If I were nurturing a rookie quarterback in his first start, I would hand off near the goal line before halftime (the Titans would have ended up punting with about 5 seconds left) and then schemed up some play-action layups on second/third-and-short near the red zone. But I am not the son of a genius who didn’t bother to change his signals when facing his former boss in the Super Bowl like Callahan is.

The Titans got another gift-wrapped scoring opportunity after a muffed punt early in the fourth quarter. This time, Callahan trusted Ward. Unfortunately, the Broncos knew the Titans only had one receiving threat, were down to backup Oli Udoh at right tackle and were relying on rookies to handle important tasks like blitz pickup. Jonah Elliss beat Udoh to sack Ward, who made the classic rookie mistake of trying to Michael Vick his way out of the back of the pocket. The Broncos sent six rushers on the next snap, forcing Helm to block, which led to another Ward spin-to-nowhere scramble and a sack out of field goal range.

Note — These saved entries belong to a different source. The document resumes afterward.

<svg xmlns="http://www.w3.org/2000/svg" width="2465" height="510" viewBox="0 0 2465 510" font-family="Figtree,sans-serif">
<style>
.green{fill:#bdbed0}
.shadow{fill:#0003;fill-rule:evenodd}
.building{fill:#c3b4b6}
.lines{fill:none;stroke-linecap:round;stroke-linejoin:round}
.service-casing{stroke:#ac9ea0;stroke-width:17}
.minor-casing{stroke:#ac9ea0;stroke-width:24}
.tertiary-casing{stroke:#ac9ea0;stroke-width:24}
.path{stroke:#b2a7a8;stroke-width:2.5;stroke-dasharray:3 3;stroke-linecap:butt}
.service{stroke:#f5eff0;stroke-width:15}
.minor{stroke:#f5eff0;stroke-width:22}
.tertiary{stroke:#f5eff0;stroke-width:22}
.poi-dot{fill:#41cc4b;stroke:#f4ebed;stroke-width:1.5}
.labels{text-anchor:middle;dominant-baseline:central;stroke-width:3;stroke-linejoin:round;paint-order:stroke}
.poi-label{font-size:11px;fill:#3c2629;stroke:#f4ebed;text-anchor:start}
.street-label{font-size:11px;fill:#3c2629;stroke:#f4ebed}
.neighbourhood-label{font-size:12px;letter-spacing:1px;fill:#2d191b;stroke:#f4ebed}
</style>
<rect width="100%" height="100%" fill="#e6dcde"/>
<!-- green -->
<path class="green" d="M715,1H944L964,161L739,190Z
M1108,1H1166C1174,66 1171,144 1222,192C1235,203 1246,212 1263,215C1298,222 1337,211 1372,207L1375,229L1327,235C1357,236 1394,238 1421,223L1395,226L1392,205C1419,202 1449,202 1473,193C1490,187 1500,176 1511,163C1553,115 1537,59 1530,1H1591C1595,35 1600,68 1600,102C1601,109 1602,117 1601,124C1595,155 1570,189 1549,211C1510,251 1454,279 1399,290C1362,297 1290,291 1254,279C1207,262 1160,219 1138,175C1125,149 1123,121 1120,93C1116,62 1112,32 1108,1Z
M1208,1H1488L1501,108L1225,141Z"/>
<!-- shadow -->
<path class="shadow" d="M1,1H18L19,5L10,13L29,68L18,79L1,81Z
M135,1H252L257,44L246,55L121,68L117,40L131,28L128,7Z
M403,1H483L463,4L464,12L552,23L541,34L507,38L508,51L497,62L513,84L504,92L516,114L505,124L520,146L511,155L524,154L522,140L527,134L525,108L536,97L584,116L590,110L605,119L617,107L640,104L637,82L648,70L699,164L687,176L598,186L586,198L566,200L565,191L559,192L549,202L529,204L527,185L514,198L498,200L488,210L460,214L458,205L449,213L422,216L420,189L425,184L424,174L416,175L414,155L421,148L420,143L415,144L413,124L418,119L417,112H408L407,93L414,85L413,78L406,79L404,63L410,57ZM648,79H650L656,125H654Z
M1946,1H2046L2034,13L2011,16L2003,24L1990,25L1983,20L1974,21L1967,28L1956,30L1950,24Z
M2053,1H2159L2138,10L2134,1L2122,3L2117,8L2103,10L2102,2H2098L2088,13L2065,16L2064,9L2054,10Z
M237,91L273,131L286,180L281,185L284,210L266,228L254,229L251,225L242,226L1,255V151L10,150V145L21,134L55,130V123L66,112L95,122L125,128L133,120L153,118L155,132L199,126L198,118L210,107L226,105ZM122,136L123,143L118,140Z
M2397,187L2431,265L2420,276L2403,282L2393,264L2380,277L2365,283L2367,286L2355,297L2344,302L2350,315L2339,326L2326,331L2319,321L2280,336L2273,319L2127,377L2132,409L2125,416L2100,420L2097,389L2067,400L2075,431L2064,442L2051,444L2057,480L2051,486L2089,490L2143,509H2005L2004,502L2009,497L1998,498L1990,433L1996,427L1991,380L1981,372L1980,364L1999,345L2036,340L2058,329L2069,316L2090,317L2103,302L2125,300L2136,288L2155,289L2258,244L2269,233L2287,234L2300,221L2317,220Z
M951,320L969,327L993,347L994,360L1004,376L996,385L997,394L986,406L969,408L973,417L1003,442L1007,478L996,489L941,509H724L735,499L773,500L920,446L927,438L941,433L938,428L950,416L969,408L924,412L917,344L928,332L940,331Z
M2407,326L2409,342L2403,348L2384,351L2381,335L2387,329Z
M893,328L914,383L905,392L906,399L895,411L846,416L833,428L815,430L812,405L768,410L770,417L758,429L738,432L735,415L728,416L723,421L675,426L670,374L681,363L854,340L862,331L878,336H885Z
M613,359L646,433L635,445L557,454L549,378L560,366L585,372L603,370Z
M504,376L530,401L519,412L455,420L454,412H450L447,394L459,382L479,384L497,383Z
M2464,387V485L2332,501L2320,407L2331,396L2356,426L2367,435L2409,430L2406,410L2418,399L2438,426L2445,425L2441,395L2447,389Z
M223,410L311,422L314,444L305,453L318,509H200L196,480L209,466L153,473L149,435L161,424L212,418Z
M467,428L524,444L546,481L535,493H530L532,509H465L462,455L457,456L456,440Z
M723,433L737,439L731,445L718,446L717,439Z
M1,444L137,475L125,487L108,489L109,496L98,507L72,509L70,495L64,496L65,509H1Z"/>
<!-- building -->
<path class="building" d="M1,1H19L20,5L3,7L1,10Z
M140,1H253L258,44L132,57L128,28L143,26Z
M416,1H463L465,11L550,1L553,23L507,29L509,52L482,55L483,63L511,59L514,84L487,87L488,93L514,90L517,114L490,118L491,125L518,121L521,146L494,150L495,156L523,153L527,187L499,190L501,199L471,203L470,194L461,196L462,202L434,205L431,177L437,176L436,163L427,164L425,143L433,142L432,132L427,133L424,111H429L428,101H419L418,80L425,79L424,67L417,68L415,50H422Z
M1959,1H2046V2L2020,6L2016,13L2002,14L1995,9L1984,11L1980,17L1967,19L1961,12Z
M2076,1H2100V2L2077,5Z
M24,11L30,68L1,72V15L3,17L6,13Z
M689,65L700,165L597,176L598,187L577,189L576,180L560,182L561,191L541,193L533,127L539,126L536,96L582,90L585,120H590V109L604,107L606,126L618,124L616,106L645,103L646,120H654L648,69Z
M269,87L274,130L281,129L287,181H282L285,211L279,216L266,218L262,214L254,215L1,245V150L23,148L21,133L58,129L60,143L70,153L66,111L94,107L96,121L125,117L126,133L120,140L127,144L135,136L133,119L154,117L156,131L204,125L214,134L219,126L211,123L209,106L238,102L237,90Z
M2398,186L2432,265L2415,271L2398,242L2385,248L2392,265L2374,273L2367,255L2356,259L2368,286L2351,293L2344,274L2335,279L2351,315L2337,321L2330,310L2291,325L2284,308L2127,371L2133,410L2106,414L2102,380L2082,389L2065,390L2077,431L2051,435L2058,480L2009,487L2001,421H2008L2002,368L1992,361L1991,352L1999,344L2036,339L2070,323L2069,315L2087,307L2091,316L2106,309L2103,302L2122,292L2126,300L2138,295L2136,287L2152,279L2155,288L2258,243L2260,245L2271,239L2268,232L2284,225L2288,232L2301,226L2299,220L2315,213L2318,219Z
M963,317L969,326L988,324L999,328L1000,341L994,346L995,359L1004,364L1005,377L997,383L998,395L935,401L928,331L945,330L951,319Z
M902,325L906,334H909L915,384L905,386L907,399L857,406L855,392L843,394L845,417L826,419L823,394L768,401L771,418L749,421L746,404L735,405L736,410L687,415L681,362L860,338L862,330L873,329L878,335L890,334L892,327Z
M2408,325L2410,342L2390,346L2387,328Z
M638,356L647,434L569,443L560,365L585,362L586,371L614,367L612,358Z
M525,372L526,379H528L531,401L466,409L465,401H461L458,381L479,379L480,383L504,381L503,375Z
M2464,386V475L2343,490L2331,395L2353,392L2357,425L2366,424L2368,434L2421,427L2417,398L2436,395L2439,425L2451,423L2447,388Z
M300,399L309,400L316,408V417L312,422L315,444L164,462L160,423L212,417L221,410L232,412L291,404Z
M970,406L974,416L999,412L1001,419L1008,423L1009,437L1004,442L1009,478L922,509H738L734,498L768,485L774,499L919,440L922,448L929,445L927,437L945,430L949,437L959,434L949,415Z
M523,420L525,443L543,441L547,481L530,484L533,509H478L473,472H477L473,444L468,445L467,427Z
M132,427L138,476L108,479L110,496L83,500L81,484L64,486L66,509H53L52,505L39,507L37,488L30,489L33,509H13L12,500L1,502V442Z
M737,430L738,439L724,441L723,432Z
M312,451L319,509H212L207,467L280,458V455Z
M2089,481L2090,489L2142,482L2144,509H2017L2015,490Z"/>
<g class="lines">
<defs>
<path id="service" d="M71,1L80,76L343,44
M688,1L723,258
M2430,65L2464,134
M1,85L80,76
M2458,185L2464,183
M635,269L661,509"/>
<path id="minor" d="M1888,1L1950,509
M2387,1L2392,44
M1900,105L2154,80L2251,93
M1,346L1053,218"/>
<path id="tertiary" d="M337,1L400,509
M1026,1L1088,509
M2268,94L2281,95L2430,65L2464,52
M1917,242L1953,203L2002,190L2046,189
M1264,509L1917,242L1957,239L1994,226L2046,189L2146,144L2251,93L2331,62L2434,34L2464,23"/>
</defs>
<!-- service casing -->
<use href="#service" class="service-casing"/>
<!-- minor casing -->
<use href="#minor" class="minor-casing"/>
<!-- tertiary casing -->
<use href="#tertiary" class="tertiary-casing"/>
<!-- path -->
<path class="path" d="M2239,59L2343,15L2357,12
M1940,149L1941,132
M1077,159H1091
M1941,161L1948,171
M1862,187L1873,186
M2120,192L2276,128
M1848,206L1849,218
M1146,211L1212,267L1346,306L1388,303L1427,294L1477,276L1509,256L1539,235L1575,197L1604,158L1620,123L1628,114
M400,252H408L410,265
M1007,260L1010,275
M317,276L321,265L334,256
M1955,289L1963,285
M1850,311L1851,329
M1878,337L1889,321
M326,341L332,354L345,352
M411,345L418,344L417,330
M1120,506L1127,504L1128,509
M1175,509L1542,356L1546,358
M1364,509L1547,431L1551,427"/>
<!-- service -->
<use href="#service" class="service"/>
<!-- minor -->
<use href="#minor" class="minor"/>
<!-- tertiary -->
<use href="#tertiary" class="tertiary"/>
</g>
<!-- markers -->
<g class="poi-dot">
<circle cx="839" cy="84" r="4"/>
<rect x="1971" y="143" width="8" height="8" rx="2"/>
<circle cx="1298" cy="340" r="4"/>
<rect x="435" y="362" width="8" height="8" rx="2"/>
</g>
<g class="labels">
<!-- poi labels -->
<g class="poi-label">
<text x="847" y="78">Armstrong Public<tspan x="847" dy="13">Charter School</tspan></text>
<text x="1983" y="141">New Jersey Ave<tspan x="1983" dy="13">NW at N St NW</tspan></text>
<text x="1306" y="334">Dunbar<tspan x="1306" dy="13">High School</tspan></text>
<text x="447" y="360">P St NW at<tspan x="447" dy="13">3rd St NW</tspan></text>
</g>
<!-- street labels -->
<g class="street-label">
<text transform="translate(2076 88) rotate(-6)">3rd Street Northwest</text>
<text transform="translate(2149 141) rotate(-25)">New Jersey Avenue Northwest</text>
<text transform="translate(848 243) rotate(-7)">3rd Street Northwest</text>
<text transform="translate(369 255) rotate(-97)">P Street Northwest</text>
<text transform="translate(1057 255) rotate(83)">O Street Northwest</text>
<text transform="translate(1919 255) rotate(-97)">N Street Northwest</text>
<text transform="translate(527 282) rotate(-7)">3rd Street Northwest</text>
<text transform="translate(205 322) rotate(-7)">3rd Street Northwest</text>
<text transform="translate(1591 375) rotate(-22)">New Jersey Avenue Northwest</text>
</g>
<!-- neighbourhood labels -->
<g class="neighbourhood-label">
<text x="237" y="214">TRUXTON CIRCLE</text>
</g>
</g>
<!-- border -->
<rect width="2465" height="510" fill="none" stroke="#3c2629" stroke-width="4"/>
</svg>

So Ward makes rookie mistakes, as do his teammates. He likes to throw short passes and screens side-armed, just as he did in college. If you don’t like that, you are gonna HATE Arch Manning. Callahan’s offense doesn’t seem all that friendly: there weren’t many rollouts or zone reads, plus all the weird situational strategies we just discussed. Easier tests than the Broncos defense are coming, eventually, but the Titans face the Rams and Texans defenses in the next month, and the Colts’ issues are mostly on offense.

Two final notes here. One is that the Broncos taunted the crowd with Ward’s “Zombieland” celebration whenever they made a big play. Opponents already seem to dislike Ward, who has a combative personality. A good sign? Well, it’s better than having your own coaches dislike you.

Second, Ward’s father made an appearance in the crowd during Sunday’s game telecast. When Ridley dropped the umpteenth pass from Ward late in the fourth quarter, Calvin Ward stood and assumed the posture I normally take when I realize the second brisket sandwich with a mac ‘n’ cheese side was a huge mistake: the this isn’t a heart attack but it’s damn close position.

Calvin Ward works in the nuclear industry. He’s not some quasi-agent and self-promoter like Carl Williams. We’ll see more of the elder Ward staving off the big one in the weeks to come. And that’s fine. Quarterback fathers are best seen but never heard.